The most exciting scenes came when Steve Backshall lowered himself down the side of the 720ft Kaieteur Falls, and having reached the bottom had to stay there, even though a tropical storm came over. It must be possible to get wetter, but not so very wet for so very long. And we saw a jaguar, if briefly. It is rare for a television critic to want to see the rest of a series, but I’ll certainly watch this.

And the rest of House of Saddam, which also had an unpromising start. By the end of episode one (BBC2, Wednesday) I was hooked. It’s a combination of a soap in the American style (think Dallas and Dynasty — fabulous wealth, gorgeous women, thoroughly evil men) and a Greek tragedy. The fact that when we see Saddam at the height of his evil pomp we have in our minds the frightened old hobo winkled out of his hole, and the tyrant shambling to his botched execution, only heightens our involvement, the sense of horror and pity.

The appeal of J.R. Ewing was that he always went one step further than anyone might imagine. He had to get worse in order to maintain the dramatic momentum. For Saddam to decide that, on balance, he ought not to execute his best friend would be as pointless as J.R. thinking he had been a little harsh on Cliff Barnes. Saddam played out his life as a tragic hero composed of terrible flaws and nothing else; the difference was that the extras in his drama didn’t go home to lick their wounds, but were shot with a single bullet, up against a wall.

There are faults — a little too much clunky filling in of the back story (but then how else could they do it?) and some obvious scenes — Saddam symbolically washing his hands after having all possible rivals murdered — which should have been lost. (It is so easy nowadays — you just punch a few buttons on the computer. You don’t actually have to drop film on the cutting-room floor any more.) But overall this was a very classy production. It might even give some opponents of the war pause for thought.
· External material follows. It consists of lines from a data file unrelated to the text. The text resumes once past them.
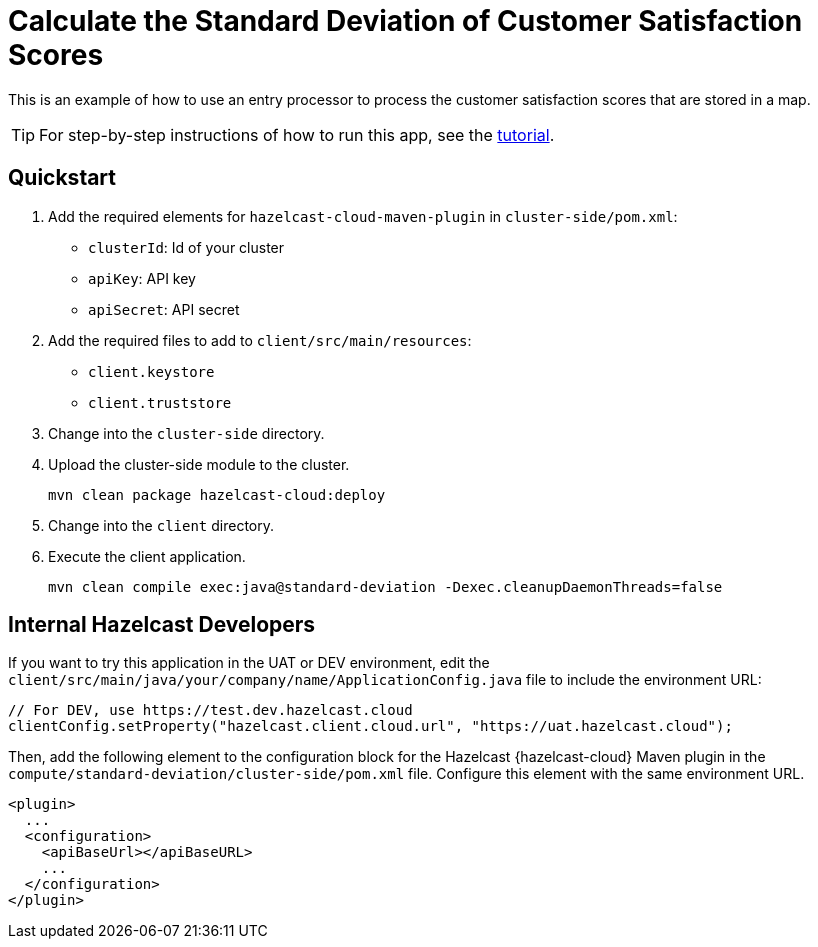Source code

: = Calculate the Standard Deviation of Customer Satisfaction Scores
:experimental: true

This is an example of how to use an entry processor to process the customer satisfaction scores that are stored in a map.

TIP: For step-by-step instructions of how to run this app, see the link:https://docs.hazelcast.com/tutorials/compute-standard-deviation[tutorial].

== Quickstart

. Add the required elements for `hazelcast-cloud-maven-plugin` in `cluster-side/pom.xml`:

- `clusterId`: Id of your cluster

- `apiKey`: API key

- `apiSecret`: API secret

. Add the required files to add to `client/src/main/resources`:

- `client.keystore`

- `client.truststore`

. Change into the `cluster-side` directory.

. Upload the cluster-side module to the cluster.
+
```bash
mvn clean package hazelcast-cloud:deploy
```

. Change into the `client` directory.
. Execute the client application.
+
```bash
mvn clean compile exec:java@standard-deviation -Dexec.cleanupDaemonThreads=false
```

== Internal Hazelcast Developers

If you want to try this application in the UAT or DEV environment, edit the `client/src/main/java/your/company/name/ApplicationConfig.java` file to include the environment URL:

```java
// For DEV, use https://test.dev.hazelcast.cloud
clientConfig.setProperty("hazelcast.client.cloud.url", "https://uat.hazelcast.cloud");
```

Then, add the following element to the configuration block for the Hazelcast {hazelcast-cloud} Maven plugin in the `compute/standard-deviation/cluster-side/pom.xml` file. Configure this element with the same environment URL.

```xml
<plugin>
  ...
  <configuration>
    <apiBaseUrl></apiBaseURL>
    ...
  </configuration>
</plugin>
```
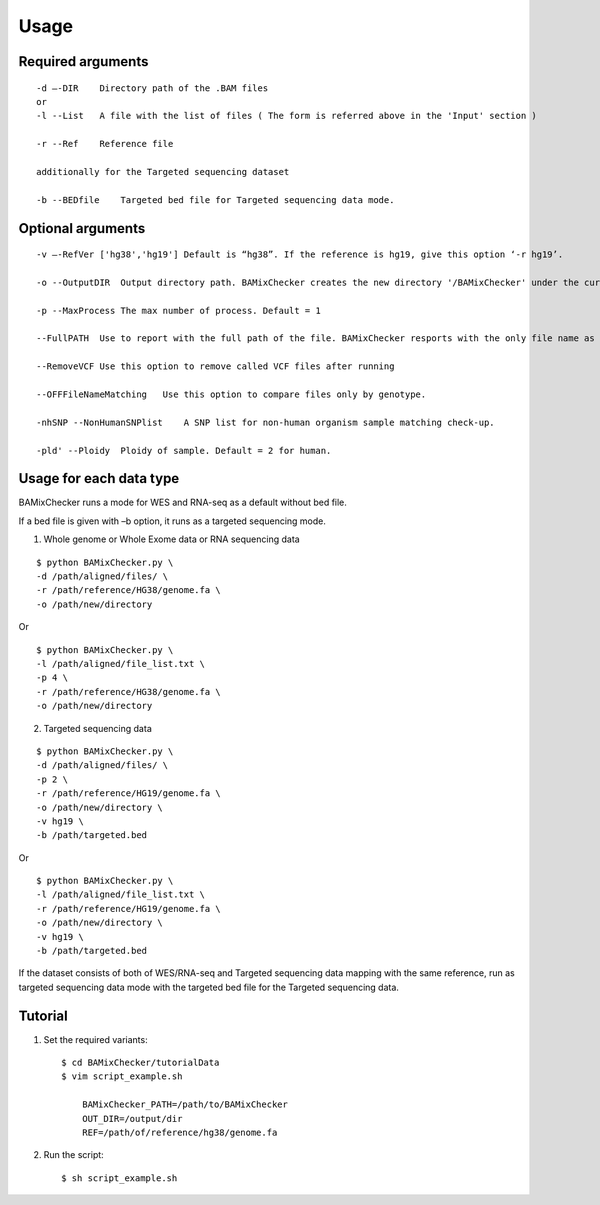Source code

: ======================================
Usage
======================================

Required arguments
--------------------
::

    -d –-DIR    Directory path of the .BAM files 
    or
    -l --List   A file with the list of files ( The form is referred above in the 'Input' section )

    -r --Ref    Reference file

    additionally for the Targeted sequencing dataset

    -b --BEDfile    Targeted bed file for Targeted sequencing data mode.

Optional arguments
------------------------------

::

    -v –-RefVer ['hg38','hg19'] Default is “hg38”. If the reference is hg19, give this option ‘-r hg19’.

    -o --OutputDIR  Output directory path. BAMixChecker creates the new directory '/BAMixChecker' under the current directory as a default.

    -p --MaxProcess The max number of process. Default = 1

    --FullPATH  Use to report with the full path of the file. BAMixChecker resports with the only file name as a default.

    --RemoveVCF Use this option to remove called VCF files after running

    --OFFFileNameMatching   Use this option to compare files only by genotype.

    -nhSNP --NonHumanSNPlist    A SNP list for non-human organism sample matching check-up. 

    -pld' --Ploidy  Ploidy of sample. Default = 2 for human.


Usage for each data type
---------------------------------------

BAMixChecker runs a mode for WES and RNA-seq as a default without bed file.  

If a bed file is given with –b option, it runs as a targeted sequencing mode.


1)	Whole genome or Whole Exome data or RNA sequencing data 

::
    
    $ python BAMixChecker.py \
    -d /path/aligned/files/ \
    -r /path/reference/HG38/genome.fa \
    -o /path/new/directory 

Or

::

    $ python BAMixChecker.py \
    -l /path/aligned/file_list.txt \
    -p 4 \
    -r /path/reference/HG38/genome.fa \
    -o /path/new/directory


2)	Targeted sequencing data

::

    $ python BAMixChecker.py \
    -d /path/aligned/files/ \
    -p 2 \
    -r /path/reference/HG19/genome.fa \
    -o /path/new/directory \
    -v hg19 \
    -b /path/targeted.bed


Or

::

    $ python BAMixChecker.py \
    -l /path/aligned/file_list.txt \
    -r /path/reference/HG19/genome.fa \
    -o /path/new/directory \
    -v hg19 \
    -b /path/targeted.bed


If the dataset consists of both of WES/RNA-seq and Targeted sequencing data mapping with the same reference, run as targeted sequencing data mode with the targeted bed file for the Targeted sequencing data.


Tutorial
---------------------------------------

1. Set the required variants::
    
    $ cd BAMixChecker/tutorialData
    $ vim script_example.sh
    
        BAMixChecker_PATH=/path/to/BAMixChecker
        OUT_DIR=/output/dir
        REF=/path/of/reference/hg38/genome.fa


2. Run the script::

    $ sh script_example.sh
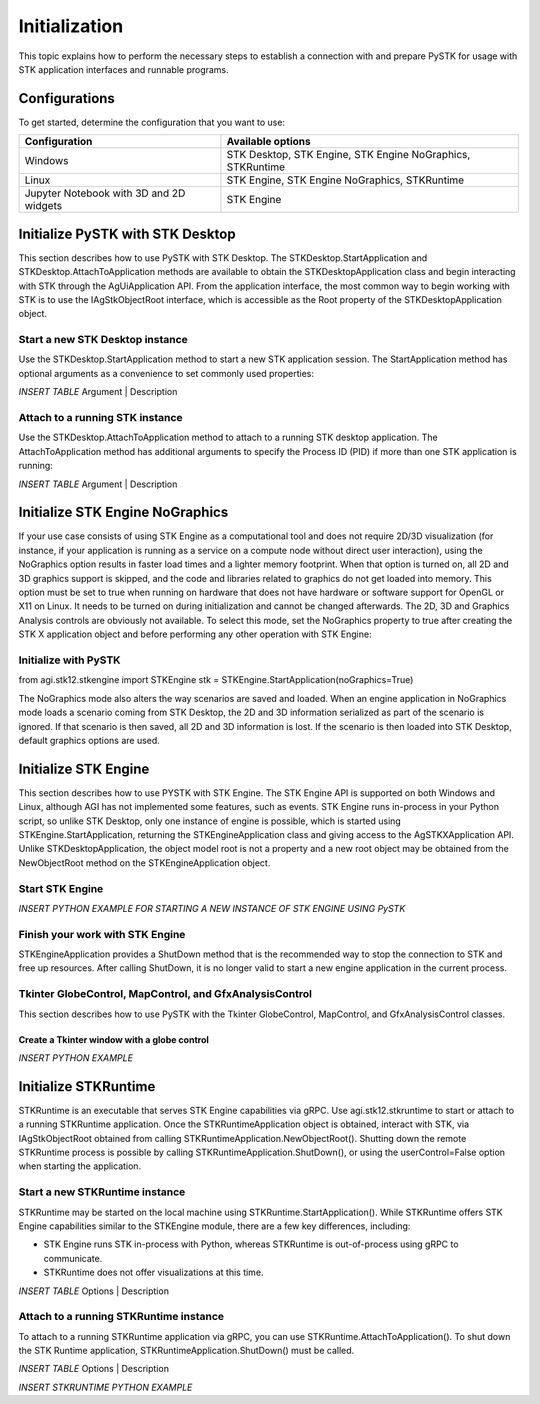 Initialization
##############
This topic explains how to perform the necessary steps to establish a connection with and prepare PySTK for usage with STK application interfaces and runnable programs.

Configurations
==============

To get started, determine the configuration that you want to use:

.. list-table::
    :widths: auto
    :header-rows: 1

    * - **Configuration**
      - **Available options**
    * - Windows
      - STK Desktop, STK Engine, STK Engine NoGraphics, STKRuntime
    * - Linux
      - STK Engine, STK Engine NoGraphics, STKRuntime
    * - Jupyter Notebook with 3D and 2D widgets
      - STK Engine


Initialize PySTK with STK Desktop
===================================

This section describes how to use PySTK with STK Desktop. The STKDesktop.StartApplication and STKDesktop.AttachToApplication methods are available to obtain the STKDesktopApplication class and begin interacting with STK through the AgUiApplication API. From the application interface, the most common way to begin working with STK is to use the IAgStkObjectRoot interface, which is accessible as the Root property of the STKDesktopApplication object.

Start a new STK Desktop instance
--------------------------------

Use the STKDesktop.StartApplication method to start a new STK application session. The StartApplication method has optional arguments as a convenience to set commonly used properties:

*INSERT TABLE*
Argument | Description


Attach to a running STK instance
--------------------------------

Use the STKDesktop.AttachToApplication method to attach to a running STK desktop application. The AttachToApplication method has additional arguments to specify the Process ID (PID) if more than one STK application is running:

*INSERT TABLE*
Argument | Description



Initialize STK Engine NoGraphics
================================

If your use case consists of using STK Engine as a computational tool and does not require 2D/3D visualization (for instance, if your application is running as a service on a compute node without direct user interaction), using the NoGraphics option results in faster load times and a lighter memory footprint. When that option is turned on, all 2D and 3D graphics support is skipped, and the code and libraries related to graphics do not get loaded into memory. This option must be set to true when running on hardware that does not have hardware or software support for OpenGL or X11 on Linux. It needs to be turned on during initialization and cannot be changed afterwards. The 2D, 3D and Graphics Analysis controls are obviously not available. To select this mode, set the NoGraphics property to true after creating the STK X application object and before performing any other operation with STK Engine:

Initialize with PySTK
---------------------

from agi.stk12.stkengine import STKEngine
stk = STKEngine.StartApplication(noGraphics=True)

The NoGraphics mode also alters the way scenarios are saved and loaded. When an engine application in NoGraphics mode loads a scenario coming from STK Desktop, the 2D and 3D information serialized as part of the scenario is ignored. If that scenario is then saved, all 2D and 3D information is lost. If the scenario is then loaded into STK Desktop, default graphics options are used.


Initialize STK Engine
=====================

This section describes how to use PYSTK with STK Engine. The STK Engine API is supported on both Windows and Linux, although AGI has not implemented some features, such as events. STK Engine runs in-process in your Python script, so unlike STK Desktop, only one instance of engine is possible, which is started using STKEngine.StartApplication, returning the STKEngineApplication class and giving access to the AgSTKXApplication API. Unlike STKDesktopApplication, the object model root is not a property and a new root object may be obtained from the NewObjectRoot method on the STKEngineApplication object.

Start STK Engine
----------------
*INSERT PYTHON EXAMPLE FOR STARTING A NEW INSTANCE OF STK ENGINE USING PySTK*

Finish your work with STK Engine
--------------------------------
STKEngineApplication provides a ShutDown method that is the recommended way to stop the connection to STK and free up resources. After calling ShutDown, it is no longer valid to start a new engine application in the current process.


Tkinter GlobeControl, MapControl, and GfxAnalysisControl
----------------------------------------------------
This section describes how to use PySTK with the Tkinter GlobeControl, MapControl, and GfxAnalysisControl classes.

Create a Tkinter window with a globe control
````````````````````````````````````````````
*INSERT PYTHON EXAMPLE*


Initialize STKRuntime
======================

STKRuntime is an executable that serves STK Engine capabilities via gRPC. Use agi.stk12.stkruntime to start or attach to a running STKRuntime application. Once the STKRuntimeApplication object is obtained, interact with STK, via IAgStkObjectRoot obtained from calling STKRuntimeApplication.NewObjectRoot(). Shutting down the remote STKRuntime process is possible by calling STKRuntimeApplication.ShutDown(), or using the userControl=False option when starting the application.

Start a new STKRuntime instance
-------------------------------

STKRuntime may be started on the local machine using STKRuntime.StartApplication(). While STKRuntime offers STK Engine capabilities similar to the STKEngine module, there are a few key differences, including:

- STK Engine runs STK in-process with Python, whereas STKRuntime is out-of-process using gRPC to communicate.
- STKRuntime does not offer visualizations at this time.

*INSERT TABLE*
Options | Description


Attach to a running STKRuntime instance
---------------------------------------

To attach to a running STKRuntime application via gRPC, you can use STKRuntime.AttachToApplication(). To shut down the STK Runtime application, STKRuntimeApplication.ShutDown() must be called.

*INSERT TABLE*
Options | Description

*INSERT STKRUNTIME PYTHON EXAMPLE*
The Kevin Bishop Show (Channel 4, Friday) is billed as going beyond bad taste, which I suppose it sort of does, though it’s really another TV show about TV for TV fans. A lot of the sketches fell flat, but there were enough that worked to keep me giggling happily: Harry Hill in his doctor days, diagnosing a patient in his comedy persona, an incredibly rude scene about ‘Sir’ Richard Branson, which might console some travellers on his railway, a Health and Safety official running a check on a suicide bomber, and Stephen Hawking as a benefit cheat. We can put up with a lot of rough for a handful of diamonds.